[Working data]:
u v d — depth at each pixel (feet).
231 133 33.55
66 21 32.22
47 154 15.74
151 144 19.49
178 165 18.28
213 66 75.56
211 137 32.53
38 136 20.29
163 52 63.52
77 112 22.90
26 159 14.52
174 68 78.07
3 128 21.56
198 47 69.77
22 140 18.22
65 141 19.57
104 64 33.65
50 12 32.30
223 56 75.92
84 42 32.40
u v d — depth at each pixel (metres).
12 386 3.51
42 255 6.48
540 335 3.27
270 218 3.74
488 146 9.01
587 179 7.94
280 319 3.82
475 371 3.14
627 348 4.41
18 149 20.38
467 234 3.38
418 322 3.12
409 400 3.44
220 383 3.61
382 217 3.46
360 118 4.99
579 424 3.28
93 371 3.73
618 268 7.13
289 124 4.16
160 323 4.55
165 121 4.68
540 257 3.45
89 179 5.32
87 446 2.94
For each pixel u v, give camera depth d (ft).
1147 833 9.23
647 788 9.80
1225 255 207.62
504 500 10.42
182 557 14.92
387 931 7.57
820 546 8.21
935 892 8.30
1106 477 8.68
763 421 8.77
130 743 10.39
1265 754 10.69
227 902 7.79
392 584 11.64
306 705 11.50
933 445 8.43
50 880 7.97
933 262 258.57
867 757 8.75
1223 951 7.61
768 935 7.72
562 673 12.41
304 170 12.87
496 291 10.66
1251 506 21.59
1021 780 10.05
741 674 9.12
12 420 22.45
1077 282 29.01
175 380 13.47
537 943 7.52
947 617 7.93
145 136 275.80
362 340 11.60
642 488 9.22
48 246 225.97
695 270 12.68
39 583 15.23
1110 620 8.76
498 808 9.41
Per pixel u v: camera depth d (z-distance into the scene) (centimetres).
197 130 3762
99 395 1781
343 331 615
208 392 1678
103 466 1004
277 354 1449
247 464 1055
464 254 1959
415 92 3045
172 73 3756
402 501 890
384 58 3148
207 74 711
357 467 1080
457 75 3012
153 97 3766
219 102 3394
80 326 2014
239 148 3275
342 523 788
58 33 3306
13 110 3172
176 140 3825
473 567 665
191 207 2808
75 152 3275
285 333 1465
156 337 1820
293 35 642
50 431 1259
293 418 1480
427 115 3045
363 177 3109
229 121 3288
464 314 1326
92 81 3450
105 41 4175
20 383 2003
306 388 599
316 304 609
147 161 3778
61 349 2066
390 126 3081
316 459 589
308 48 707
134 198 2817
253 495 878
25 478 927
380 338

[Work to be completed]: Write out each line above that contains the word "camera".

[Your response]:
For each pixel u v, give camera depth d (ft).
Per pixel u v: camera depth d (z-distance into the scene) (centimetres).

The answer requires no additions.